I have two bigquery tables, bigger than 1 GB.

To export to storage,

https://googlecloudplatform.github.io/google-cloud-php/#/docs/google-cloud/v0.39.2/bigquery/table?method=export

$destinationObject = $storage->bucket('myBucket')->object('tableOutput_*');
$job = $table->export($destinationObject);

I used wild card.

Strange things is one bigquery table is exported to 60 files each of them with 3 - 4 MB size.

Another table is exported to 3 files, each of them close to 1 GB, 900 MB.

The codes are the same. The only difference is in the case that the table exported to 3 files. I put them into a subfolder.

The one exported to 60 files are one level above the subfolder.
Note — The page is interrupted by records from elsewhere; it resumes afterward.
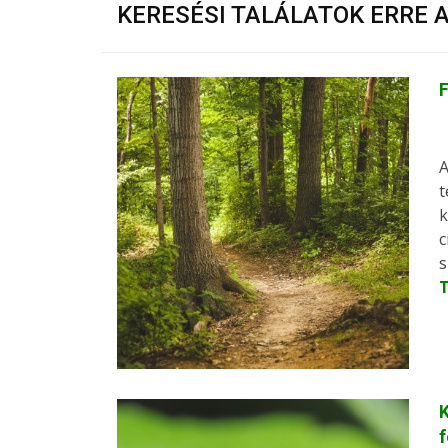
KERESÉSI TALÁLATOK ERRE 
A
t
k
c
s
K
f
My question is how bigquery decided that a file will be broken into dozens smaller files or just be broken into a few big files (as long as each file is less than 1GB)?

Thanks!

1
At a guess, I would imagine it's determined by how fragmented the table is. But maybe a Googler, like @felipehoffa, can shed some more light. However, this shouldn't be a problem. Is it?Graham Polley
Well. It might be a problem. I want to break it into smaller files. When I process the 1GB files, such as upload it to Elasticsearch, I got timeout issue,searain
AFAIK, you don't have any control over how many or how big the files are that get exported.Graham Polley

1 Answers

2
votes

BigQuery makes no guarantees on the sizes of the exported files, and there is currently no way to adjust this.